The tendency here on head-fi is to look at a relatively tiny segment of the market and consider that to be the whole world. For example, audiophiles tend to view the world of audio only in terms of the audiophile world and even here in this subforum we tend to discuss the recording/reproduction of audio almost exclusively in terms of the music industry. Just to put this into perspective, the global music recording industry had revenue in 2021 of around $26 billion, while the global film/TV/video industry had revenue of around $600 billion. Abbey Road Studios, one of the biggest music recording studios, has 3 main studios, plus the Penthouse Studio, two smaller “budget” studios and employs around a dozen music engineers. Todd A/O, the biggest film/TV audio post facility for many years, had 17 mix stages, over 100 sound edit suites and employed around 250 sound engineers. The overwhelming majority of professional audio recording/production in the world is done in the TV/film world, music is a relatively tiny corner of the commercial audio content creation world.
What relevance does this have? I won’t go into all the details of film/TV audio creation because it’s far more complex and diverse than music recording but I’ll mention two pertinent areas: Film/TV is recorded in many different locations, sometimes “on set”, in purpose built “sound stages” and sometimes “on location”; in airports, kitchens, factories, hospitals, military bases, train stations and pretty much anywhere you can think of. This “production sound” has to be edited and cleaned by editors spending many hours a day, day in, day out, studying spectrograms (and other analysis tools), identifying and dealing with pretty much every source of EMI (and other unwanted sounds) known to man. There’s probably tens of thousands of sound engineers/editors around the world doing this right now. Another area is “Foley”, where we have to record masses of extremely quiet sounds. For example, most films have 2 or more tracks of “Cloths”; clothes rustles, cloth rubs, scratches, swooshes, etc. This is far more demanding on audio equipment than what we encounter in the music industry because we need to massively amplify these tiny signals, 60dB of gain is very common and 80dB is not unheard of. So even tiny amounts of EMI or other mic, amp or digital conversion noise/distortion can become an easily audible issue (and has to be identified and dealt with).
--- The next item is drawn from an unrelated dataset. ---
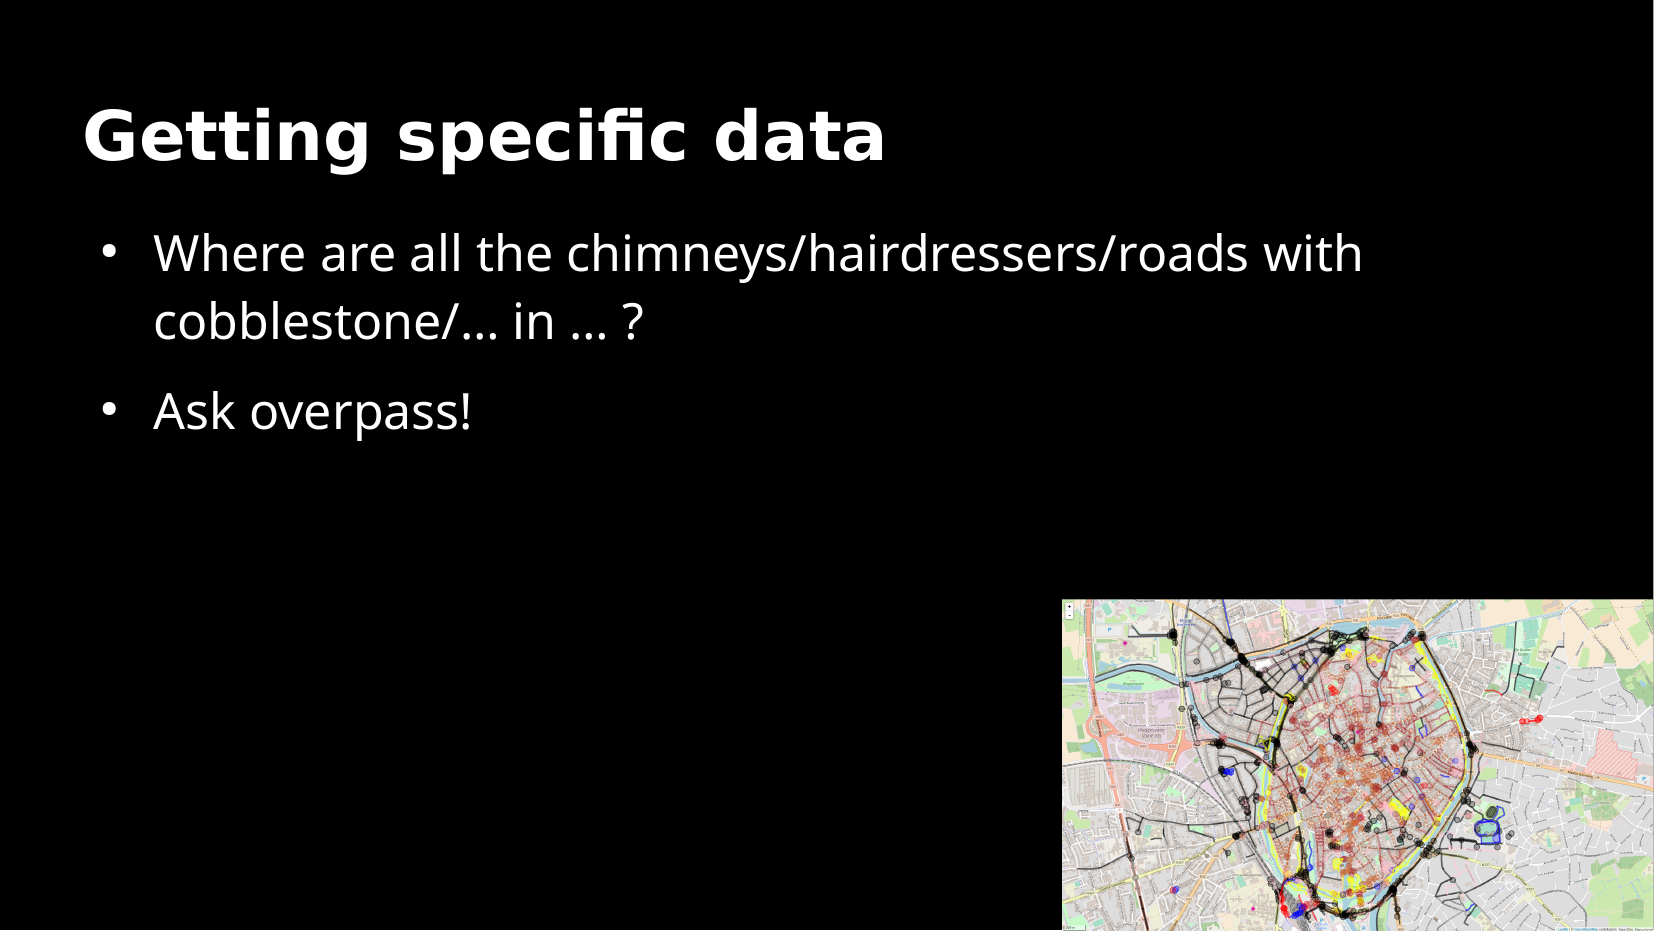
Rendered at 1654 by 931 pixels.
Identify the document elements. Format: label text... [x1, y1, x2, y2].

We commonly have to hold our breath while recording and be very careful of the clothes we’re wearing because these noises can be far louder than what we’re trying to record. Again, there are thousands of Foley artists/editors doing this around the world right now (and have been for generations).
There’s not much which is “elusive” with 60-80dB of gain or in all the shooting locations used, plus all the filming equipment (cameras, computers, lighting and monitoring equipment and power generators, radio mics, etc.)!
For consumer audio reproduction, sure they have (assuming that “solved” means reduced to inaudible). Of course, this doesn’t rule out the possibility that some boutique audiophile manufacturers simply miss something or even deliberately ignore it, because marketing is more important than actual performance. Think about the Apple dongle for example; here we have a bit of cable, two connectors and a DAC/Amp all physically connected to a device which is an actual radio, bluetooth and wi-fi transmitter/receiver, plus various CPUs/GPUs/processors chugging along just a couple of inches away. Yet all this close proximity EMI/noise is reduced to inaudibility by a dongle that costs ~$9. Is it really such a difficult/impossible task to design a DAC/amp with similar isolation for a 10x-100x (or more) higher price?